- Courtesy Of Maureen Lake
- Fred Hopkins
As Vermont's maple syrup producers opened their sugarhouses to the public last weekend, Fred's Shed stayed shut. The owner, Fred Hopkins, didn't have anything to boil.
The week before, a vandal had stolen 100 of Hopkins' sap buckets right from the taps along Maquam Shore Road in St. Albans. The bucketeer dumped the frozen sap on the ground, leaving Hopkins confounded but resolved. He installed security lights and cameras, but the surveillance apparatus captured only the police who came out a few days after the initial theft to investigate the disappearance of 40 more galvanized metal buckets. They're worth about $5 each.
Sugarmaking is Hopkins' hobby, not his livelihood. A decade ago, he built Fred's Shed, where he and his wife, Maureen, boil the sap and pencil each year's yield on the wall. One tree he taps produces sap with a 7.3 percent sugar content — nearly four times the average tree. "It's just like drinking sugar water," Hopkins said.

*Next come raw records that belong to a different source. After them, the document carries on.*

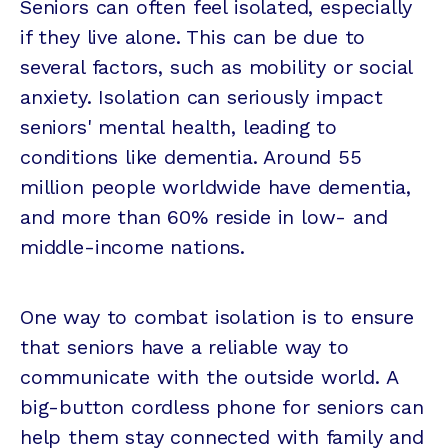
Seniors can often feel isolated, especially
if they live alone. This can be due to
several factors, such as mobility or social
anxiety. Isolation can seriously impact
seniors' mental health, leading to
conditions like dementia. Around 55
million people worldwide have dementia,
and more than 60% reside in low- and
middle-income nations.
One way to combat isolation is to ensure
that seniors have a reliable way to
communicate with the outside world. A
big-button cordless phone for seniors can
help them stay connected with family and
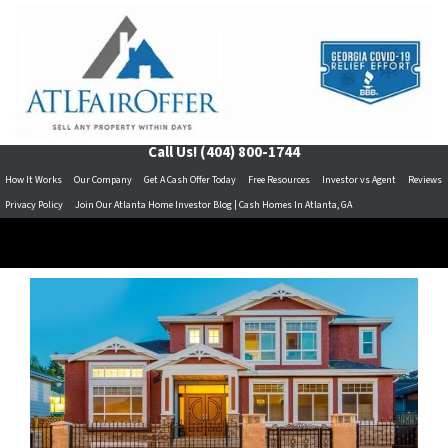
Call Us!
(404) 800-1744
How It Works
Our Company
Get A Cash Offer Today
Free Resources
Investor vs Agent
Reviews
Privacy Policy
Join Our Atlanta Home Investor Blog | Cash Homes In Atlanta, GA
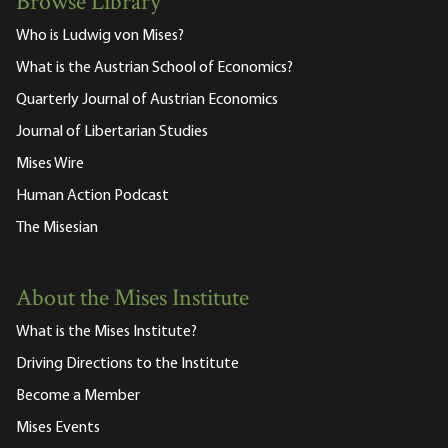
Browse Library
Who is Ludwig von Mises?
What is the Austrian School of Economics?
Quarterly Journal of Austrian Economics
Journal of Libertarian Studies
Mises Wire
Human Action Podcast
The Misesian
About the Mises Institute
What is the Mises Institute?
Driving Directions to the Institute
Become a Member
Mises Events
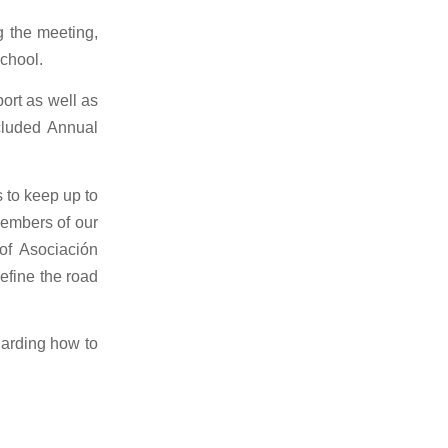
g the meeting,
school.
ort as well as
cluded Annual
 to keep up to
members of our
of Asociación
efine the road
garding how to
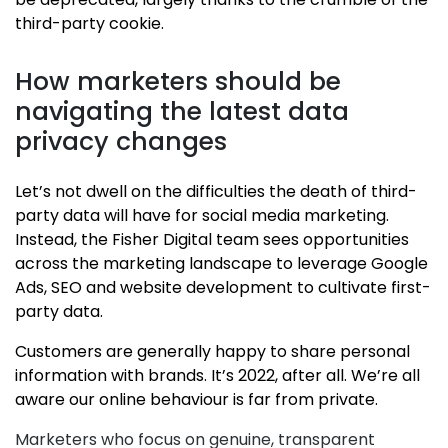
third-party cookie.
How marketers should be
navigating the latest data
privacy changes
Let’s not dwell on the difficulties the death of third-
party data will have for social media marketing.
Instead, the Fisher Digital team sees opportunities
across the marketing landscape to leverage Google
Ads, SEO and website development to cultivate first-
party data.
Customers are generally happy to share personal
information with brands. It’s 2022, after all. We’re all
aware our online behaviour is far from private.
Marketers who focus on genuine, transparent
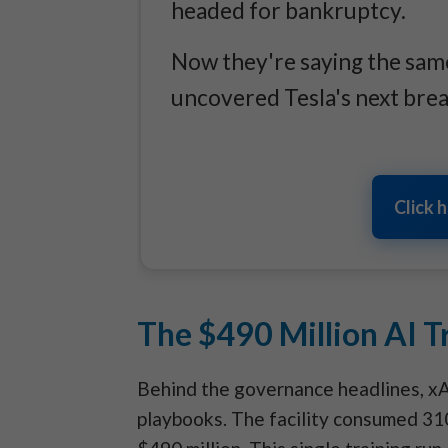
headed for bankruptcy.
Now they're saying the same
uncovered Tesla's next bre
Click 
The $490 Million AI Tr
Behind the governance headlines, xA
playbooks. The facility consumed 31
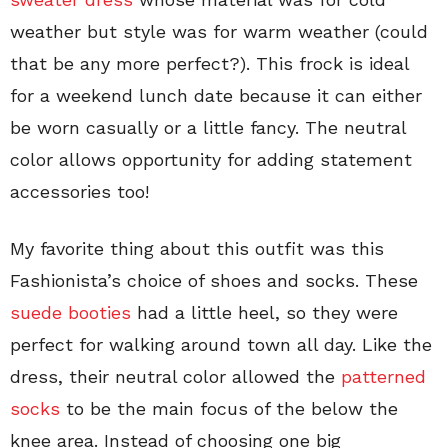
weather but style was for warm weather (could
that be any more perfect?). This frock is ideal
for a weekend lunch date because it can either
be worn casually or a little fancy. The neutral
color allows opportunity for adding statement
accessories too!
My favorite thing about this outfit was this
Fashionista’s choice of shoes and socks. These
suede booties
had a little heel, so they were
perfect for walking around town all day. Like the
dress, their neutral color allowed the
patterned
socks
to be the main focus of the below the
knee area. Instead of choosing one big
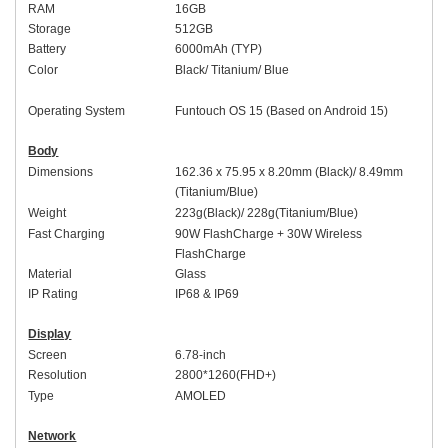
RAM
1
6
GB
Storage
512
GB
Battery
60
00mAh (
TYP
)
Colo
r
Black
/
Titanium
/
Blue
Operating System
Funtouch OS 1
5 (Based on
An
droid 15)
Body
Dimensions
16
2
.
36
x 7
5
.
95
x
8.2
0mm (
Black
)/ 8.49mm
(
Titanium
/
Blue
)
Weight
223
g(
Black
)/
228
g(
Titanium
/
Blue
)
Fast Charging
9
0W
FlashCharge +
30W
Wireless
FlashCharge
Material
Glass
IP Rating
IP68
&
IP69
Display
Screen
6.
78-inch
Resolution
2
8
00*1
26
0(FHD+)
Type
AMOLED
Network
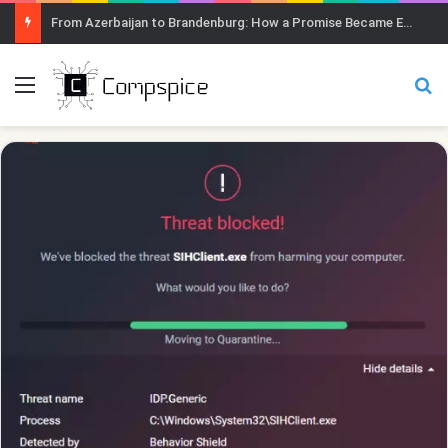
From Azerbaijan to Brandenburg: How a Promise Became Earth Greening
Menu
Se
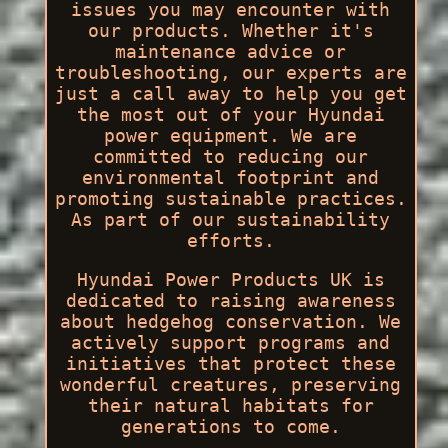
issues you may encounter with
our products. Whether it's
maintenance advice or
troubleshooting, our experts are
just a call away to help you get
the most out of your Hyundai
power equipment. We are
committed to reducing our
environmental footprint and
promoting sustainable practices.
As part of our sustainability
efforts.
Hyundai Power Products UK is
dedicated to raising awareness
about hedgehog conservation. We
actively support programs and
initiatives that protect these
wonderful creatures, preserving
their natural habitats for
generations to come.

In 2018, Hopkins produced about 40 gallons of syrup. He said he gives away a lot of it to neighbors and friends. The rest he sells at the Onion River Cobbler in Winooski, which Hopkins took over after his brother, Steven, died.
A more entrepreneurial crook might have waited to steal the sweet stuff, Hopkins said. He valued the whole crop of high-quality syrup at "several thousand dollars."
The peculiar nature of the theft brought plenty of media attention over the past week. It also spurred an Enosburgh couple to lend — and help install — about 45 sap-catchers on Hopkins' maple trees.
Fred's Shed will reopen next sugaring season — as long as the new pails stay put.
Referring to the thief or thieves, Hopkins said, "I really don't think they will come back a third time."